Cette étape sera normalement visible par le public, tout comme celle où l'animal sera remonté. En revanche, après avoir effectué ce travail sensible, tous les os seront envoyés dans un atelier spécialisé.
Le Mammuthus méridionalis était très grand. Celui exposé mesure 4 mètres de hauteur et 7 de longueur.
Le Mammuthus méridionalis était très grand. Celui exposé mesure 4 mètres de hauteur et 7 de longueur. © MT - France 3 Paris Ile-de-France
 

Une restauration très complexe

Un chantier qui risque de révéler des surprises tant sur l'état de conservation des os, que sur le poids de l'animal qui n'est pas encore connu. "Il faut se dire que chaque morceau, chaque os, c'est une pierre. C'est à la fois volumineux et lourd. La manipulation n'est pas facile", raconte ainsi Cécile Colin.

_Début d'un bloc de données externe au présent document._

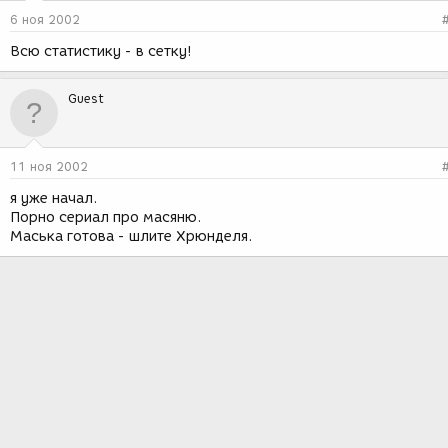
6 ноя 2002
Всю статистику - в сетку!
Guest
11 ноя 2002
я уже начал.
Порно сериал про масяню.
Маська готова - шлите Хрюнделя.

Le chantier, qui doit débuter en septembre 2021, permettrait aussi de rectifier de petites anomalies scientifiques. Actuellement, le mammouth est présenté marchant d'une mauvaise façon. Tous les éléphantidés marchent l'amble, c’est-à-dire qu'ils lèvent simultanément les deux pattes d'un même côté.

La restauration pourrait donner une nouvelle jeunesse à ce spécimen extrêmement rare car son squelette est presque complet. "Souvent sur des vertébrés comme celui-là, leur cadavre peut être mangé par un animal ou alors ils sont pris par des grandes pluies et partent à la mer. Là, on avait tout sur place en un seul bloc, c'est exceptionnel, surtout pour un animal aussi grand", explique la responsable de la galerie.  

400 000 euros pour le restaurer

Le spécimen (un Mammuthus méridionalis), unique en France, a été trouvé en 1869 à Dufort dans le Gard.
Il est exposé aux côtés d'un cousin, un mammouth laineux (Mammuthus Primigenius) qui vivait aux alentours des 50 000 ans avant notre ère et vivait en Sibérie. Au total, une dizaine d'espèces de mammouth ont été répertoriées.

"Sur la majorité des grands spécimens exposés, il n'y pas eu de restauration d'ampleur. Il est temps de commencer ce grand chantier. On commence à voir des fragilités qui peuvent entraîner certaines destructions irréversibles. Avec la restauration du mammouth, on commence à impulser ce qu'il faut faire prochainement", indique Cécile Colin.

Mais cette restauration a un coût estimé à 400 000 euros. Une approximation car aucun travail de ce type n'a encore été mené par le Muséum. Un appel au don a donc été lancé qui va durer jusqu'au 7 janvier.